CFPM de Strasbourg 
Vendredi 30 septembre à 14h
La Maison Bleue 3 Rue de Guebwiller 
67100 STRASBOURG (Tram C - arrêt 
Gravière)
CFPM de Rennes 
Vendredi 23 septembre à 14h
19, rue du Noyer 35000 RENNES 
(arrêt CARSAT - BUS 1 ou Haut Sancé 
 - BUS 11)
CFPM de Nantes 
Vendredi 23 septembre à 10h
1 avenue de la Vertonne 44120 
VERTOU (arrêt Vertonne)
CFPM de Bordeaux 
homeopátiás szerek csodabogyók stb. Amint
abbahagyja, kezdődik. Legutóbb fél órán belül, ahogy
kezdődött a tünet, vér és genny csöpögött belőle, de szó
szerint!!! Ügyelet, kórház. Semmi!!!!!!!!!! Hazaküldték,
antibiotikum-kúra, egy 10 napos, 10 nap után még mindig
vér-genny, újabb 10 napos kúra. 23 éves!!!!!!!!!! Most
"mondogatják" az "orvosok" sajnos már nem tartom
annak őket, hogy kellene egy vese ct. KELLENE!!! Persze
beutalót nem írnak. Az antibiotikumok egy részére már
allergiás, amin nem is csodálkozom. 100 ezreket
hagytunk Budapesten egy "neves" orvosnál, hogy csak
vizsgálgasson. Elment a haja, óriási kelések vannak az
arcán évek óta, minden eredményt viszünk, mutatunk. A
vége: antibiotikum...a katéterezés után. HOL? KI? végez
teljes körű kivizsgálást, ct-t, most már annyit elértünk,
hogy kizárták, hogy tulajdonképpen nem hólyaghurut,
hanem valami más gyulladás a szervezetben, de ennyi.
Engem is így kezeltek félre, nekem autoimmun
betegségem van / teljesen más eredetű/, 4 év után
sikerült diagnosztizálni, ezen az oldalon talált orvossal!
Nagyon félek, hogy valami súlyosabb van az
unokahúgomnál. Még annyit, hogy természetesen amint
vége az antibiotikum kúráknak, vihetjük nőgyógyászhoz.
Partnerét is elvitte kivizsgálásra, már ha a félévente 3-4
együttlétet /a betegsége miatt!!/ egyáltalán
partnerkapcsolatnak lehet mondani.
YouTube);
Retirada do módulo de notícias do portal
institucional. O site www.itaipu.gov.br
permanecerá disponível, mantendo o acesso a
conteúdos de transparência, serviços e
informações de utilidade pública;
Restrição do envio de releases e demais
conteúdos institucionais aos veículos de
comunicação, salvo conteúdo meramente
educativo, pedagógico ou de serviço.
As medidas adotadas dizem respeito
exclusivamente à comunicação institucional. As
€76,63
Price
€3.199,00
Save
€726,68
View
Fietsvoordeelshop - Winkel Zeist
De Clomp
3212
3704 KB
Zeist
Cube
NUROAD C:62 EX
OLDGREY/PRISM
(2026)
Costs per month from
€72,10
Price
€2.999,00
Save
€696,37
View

* * *

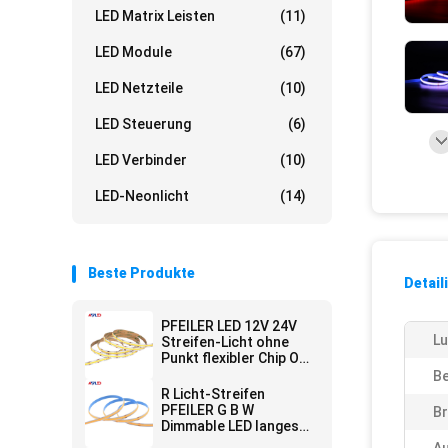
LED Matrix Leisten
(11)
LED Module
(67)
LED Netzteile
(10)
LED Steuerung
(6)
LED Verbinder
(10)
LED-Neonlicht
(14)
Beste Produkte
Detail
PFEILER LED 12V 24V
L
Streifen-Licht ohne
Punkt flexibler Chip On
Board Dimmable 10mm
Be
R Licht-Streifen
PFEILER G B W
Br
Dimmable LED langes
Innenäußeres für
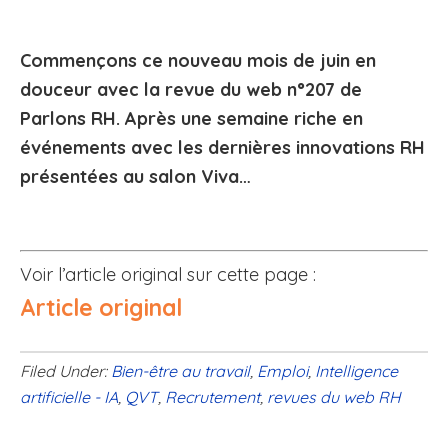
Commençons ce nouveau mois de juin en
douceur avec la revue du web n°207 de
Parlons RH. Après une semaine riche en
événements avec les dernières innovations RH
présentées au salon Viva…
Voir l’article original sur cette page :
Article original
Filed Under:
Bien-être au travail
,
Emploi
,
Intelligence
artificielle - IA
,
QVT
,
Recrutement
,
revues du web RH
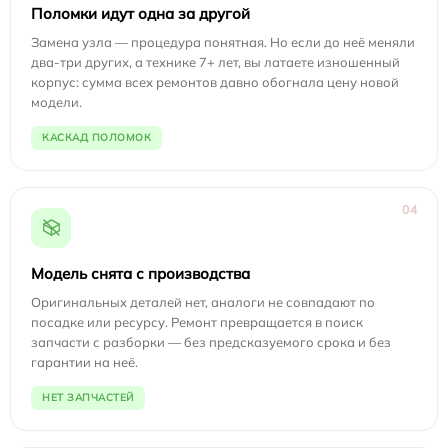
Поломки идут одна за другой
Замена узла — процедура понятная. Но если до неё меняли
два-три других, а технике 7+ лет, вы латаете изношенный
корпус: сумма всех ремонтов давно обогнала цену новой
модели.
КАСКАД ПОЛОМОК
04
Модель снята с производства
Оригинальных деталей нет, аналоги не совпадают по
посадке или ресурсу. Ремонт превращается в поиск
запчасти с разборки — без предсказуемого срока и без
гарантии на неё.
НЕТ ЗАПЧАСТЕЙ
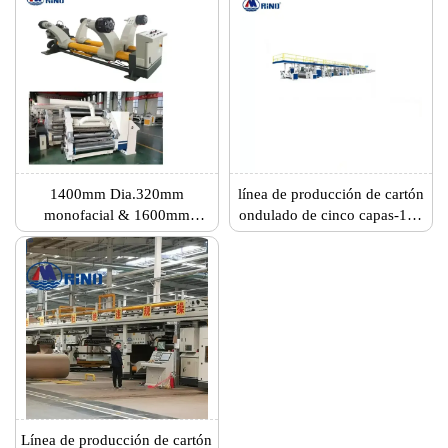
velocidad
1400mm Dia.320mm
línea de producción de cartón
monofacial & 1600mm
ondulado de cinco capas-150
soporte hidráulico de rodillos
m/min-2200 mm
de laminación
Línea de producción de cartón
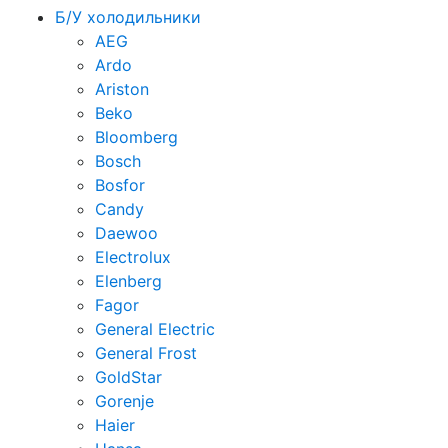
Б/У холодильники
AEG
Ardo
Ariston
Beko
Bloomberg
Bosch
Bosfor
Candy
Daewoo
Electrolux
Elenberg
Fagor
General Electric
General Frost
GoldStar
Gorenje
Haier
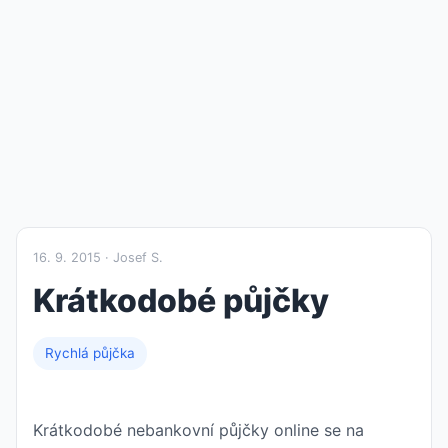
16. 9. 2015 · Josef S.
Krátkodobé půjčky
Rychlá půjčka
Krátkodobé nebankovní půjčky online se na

## TASK TO CARRY OUT
From the listing above, the lines starting with the one that has "unokahúgomnál. Még annyit, hogy" and running through the one that has "conteúdos de transparência, serviços e" should be copied exactly, ends included.

## SOLUTION TO THE EXERCISE
unokahúgomnál. Még annyit, hogy természetesen amint
vége az antibiotikum kúráknak, vihetjük nőgyógyászhoz.
Partnerét is elvitte kivizsgálásra, már ha a félévente 3-4
együttlétet /a betegsége miatt!!/ egyáltalán
partnerkapcsolatnak lehet mondani.
YouTube);
Retirada do módulo de notícias do portal
institucional. O site www.itaipu.gov.br
permanecerá disponível, mantendo o acesso a
conteúdos de transparência, serviços e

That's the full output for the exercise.